It seems that in the EU, an issue is never really dead and buried. Look at the constitution, for example. The Austrian presidency of the EU is now trying to revive this discredited document from its coma. We thought the French and the Dutch had killed it off - and many EU politicians will admit as much in private - but there are plenty of people who want to keep their vision of the EU's future alive.
We now have the same situation with the EU's budget for 2007-2013. This hugely controversial dossier goes by the seemingly innocuous name of 'Financial Perspectives'. No-one was ever suggesting that the budget as an issue would disappear after last December's summit of EU leaders. But the European Parliament's decision to reject the Council's compromise means that the budget will remain the foremost bone of contention in the EU, at least for the duration of the Austrian presidency.
The deal cobbled together at the December summit - under the leadership of British Prime Minister Tony Blair - has come in for a fair amount of criticism. In a sense, we could not have expected anything less. The agreement was the result of hours of horse-trading and tense behind-the-scenes negotiations. You can't please everyone all the time when the national interests of 25 member states are at stake. There were good bits and bad bits.
One of the bad bits was Mr Blair's surrender of part of the British budget rebate, secured by Conservative Prime Minister Margaret Thatcher in 1984. He repeatedly assured us that the rebate was not up for negotiation. Then he said it would only be on the table in exchange for reform of the Common Agricultural Policy (CAP). That was a brazenly opportunist strategy given that he was fully complicit in the 2002 Franco-German stitch-up which fixed farm spending until 2013. So CAP reform was never a possibility.
Surrendering part of the rebate was therefore totally unjustified and will cost British taxpayers an extra €10 billion over the seven-year budget period. The rebate exists for a reason. If you remove the reason for its existence, it stands to reason that you should also remove the rebate. In a sense, the rebate exists as a monument to the EU's inability to transform its budgetary regime.
I and my fellow Conservative MEPs also wanted spending to be limited to one per cent of gross national income (GNI). One of the positive aspects of the budget deal is that by 2013 the budget is predicted to fall to this totemic figure. But EU leaders could have been more ambitious and insisted on this limit immediately. We always argued that it is possible to have a smaller budget and boost funding for certain projects - like structural funds in new member states, or research and development which would give industry and jobs a much needed boost.
On the other side of the argument, many MEPs appear to think that the budget deal is not ambitious enough. They want to return to the Commission's proposal, which was to spend 1.24 per cent of GNI - an increase of some €110 billion on the summit deal. During the January plenary session in Strasbourg, the European Parliament rejected the Council's position and gave notice that it would drive a hard bargain in negotiations over the next few months.

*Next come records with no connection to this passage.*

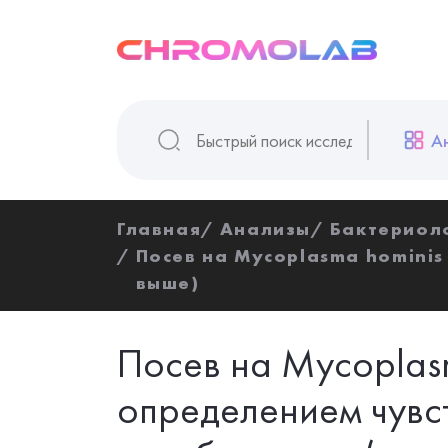
А
Главная
Анализы
Бактериол
Посев на Mycoplasma hominis
выше)
Посев на Mycoplasm
определением чувст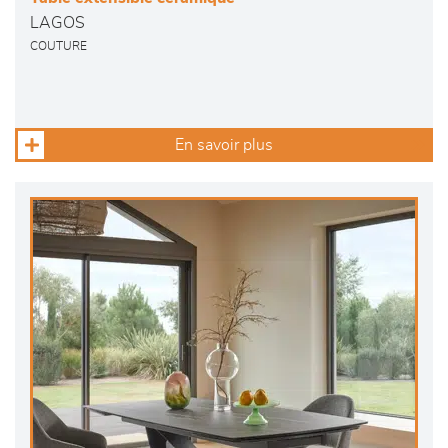
LAGOS
COUTURE
En savoir plus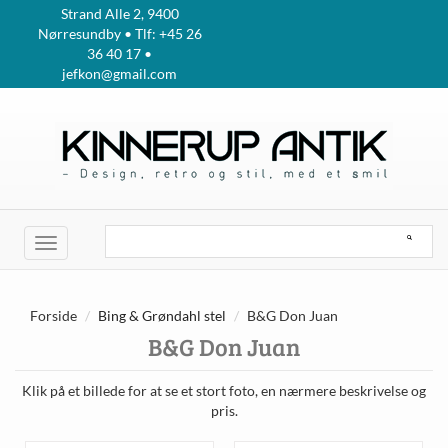
Strand Alle 2, 9400
Nørresundby • Tlf: +45 26
36 40 17 •
jefkon@gmail.com
Toggle
navigation
Forside
Bing & Grøndahl stel
B&G Don Juan
B&G Don Juan
Klik på et billede for at se et stort foto, en nærmere beskrivelse og
pris.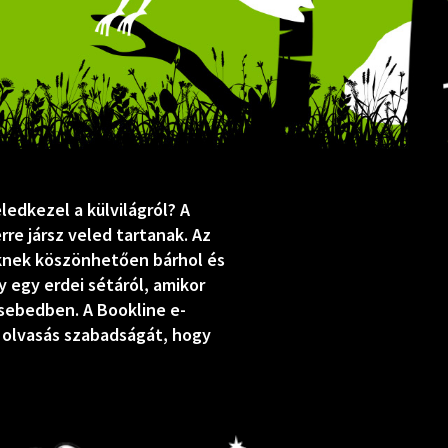
edkezel a külvilágról? A
re jársz veled tartanak. Az
knek köszönhetően bárhol és
y egy erdei sétáról, amikor
sebedben. A Bookline e-
 olvasás szabadságát, hogy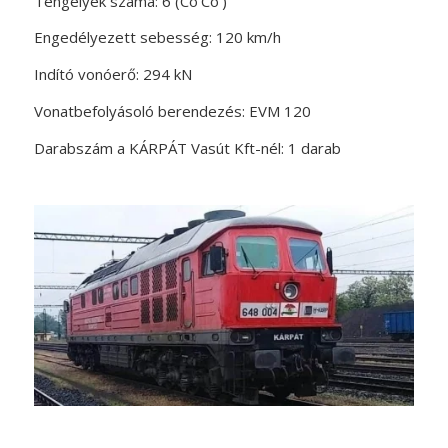
Tengelyek száma: 6 (Co’Co’)
Engedélyezett sebesség: 120 km/h
Indító vonóerő: 294 kN
Vonatbefolyásoló berendezés: EVM 120
Darabszám a KÁRPÁT Vasút Kft-nél: 1 darab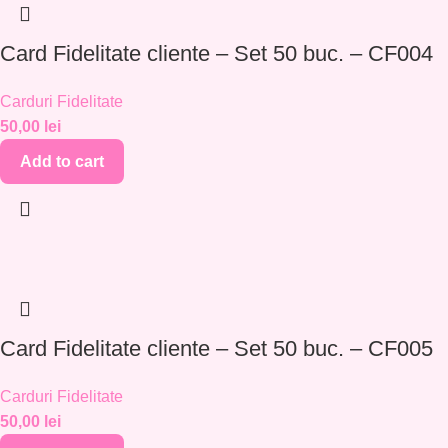
Card Fidelitate cliente – Set 50 buc. – CF004
Carduri Fidelitate
50,00
lei
Add to cart
Card Fidelitate cliente – Set 50 buc. – CF005
Carduri Fidelitate
50,00
lei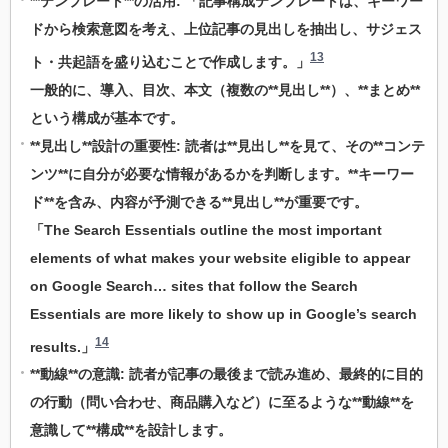
**テンプレート**の活用: 「記事構成テンプレートは、キーワー
ドから検索意図を考え、上位記事の見出しを抽出し、サジェス
13
ト・共起語を盛り込むことで作成します。」
一般的に、導入、目次、本文（複数の**見出し**）、**まとめ**
という構成が基本です。
**見出し**設計の重要性: 読者は**見出し**を見て、その**コンテ
ンツ**に自分が必要な情報があるかを判断します。**キーワー
ド**を含み、内容が予測できる**見出し**が重要です。
「The Search Essentials outline the most important
elements of what makes your website eligible to appear
on Google Search… sites that follow the Search
Essentials are more likely to show up in Google’s search
14
results.」
**動線**の意識: 読者が記事の最後まで読み進め、最終的に目的
の行動（問い合わせ、商品購入など）に至るような**動線**を
意識して**構成**を設計します。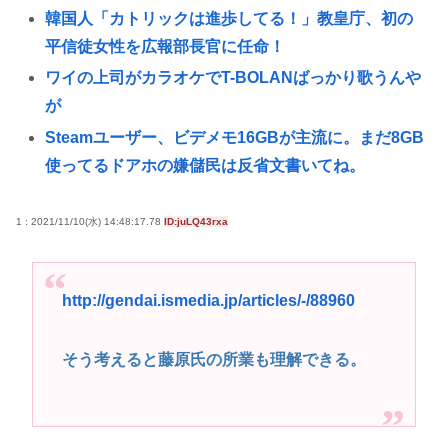
韓国人「カトリックは進歩してる！」教皇庁、初の
平信徒女性を広報部長官に任命！
ワイの上司がカラオケでT-BOLANばっかり歌うんや
が
Steamユーザー、ビデメモ16GBが主流に。まだ8GB
使ってるドアホの嫌儲民は反省文書いてね。
韓国人「トランプ氏、イランとの合意署名を宣言
も…イラン側は猛反発」と報じられ話題に
1 : 2021/11/10(水) 14:48:17.78
ID:juLQ43rxa
音楽愛好家「クラシック音楽のオーケストラはガラ
ガラなのに、ゲーム音楽のオーケストラは満員…本
http://gendai.ismedia.jp/articles/-/88960
当にイライラする」
冥王計画ゼオライマーさんたった2回のスパロボ参戦
そう考えると藤原氏の所業も理解できる。
で大人気ロボ作品にwww
【画像】どえらい爆乳の高1JK、発見される
高市早苗さん、憧れのバンドを官邸に招き、自身の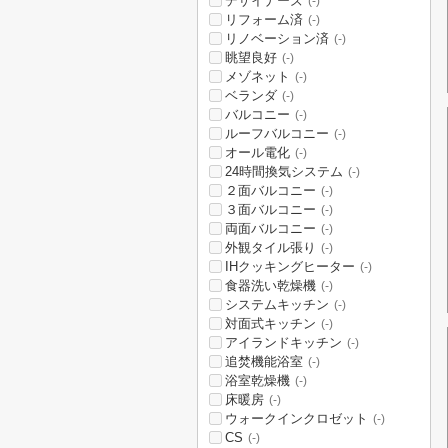
デザイナーズ
(-)
リフォーム済
(-)
リノベーション済
(-)
眺望良好
(-)
メゾネット
(-)
ベランダ
(-)
バルコニー
(-)
ルーフバルコニー
(-)
オール電化
(-)
24時間換気システム
(-)
２面バルコニー
(-)
３面バルコニー
(-)
両面バルコニー
(-)
外観タイル張り
(-)
IHクッキングヒーター
(-)
食器洗い乾燥機
(-)
システムキッチン
(-)
対面式キッチン
(-)
アイランドキッチン
(-)
追焚機能浴室
(-)
浴室乾燥機
(-)
床暖房
(-)
ウォークインクロゼット
(-)
CS
(-)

There are elements of the Parliament's position that I can support. I think MEPs should be consulted more and have a greater role in the budgetary process. I think a review of the spending programme in 2008 is an essential part of making sure taxpayers' money is put to good use. I support making national governments more accountable for EU money they disburse - a move which would impose rigour and discipline. The British presidency of the EU under Tony Blair made no attempt to address this perennial problem, which has been of increasing concern to the EU Court of Auditors.
But the majority of MEPs seem to think greater centralisation of spending is the way to go, which is something I can't agree with. The Parliament, in resolution on the Financial Perspectives, also made a thinly-veiled attack on what remains of the British budget rebate: once again, putting the cart before the horse. And boosting the budget by €110 billion is a convenient way of avoiding the big issues - tackling waste and mismanagement in the EU, developing new ideas about agricultural policy and cutting red tape to remove crippling costs from business.
As usual, MEPs can agree on only one thing - to disagree. The run-up to May, when the Financial Perspectives dossier returns to the European Parliament, promises to be turbulent.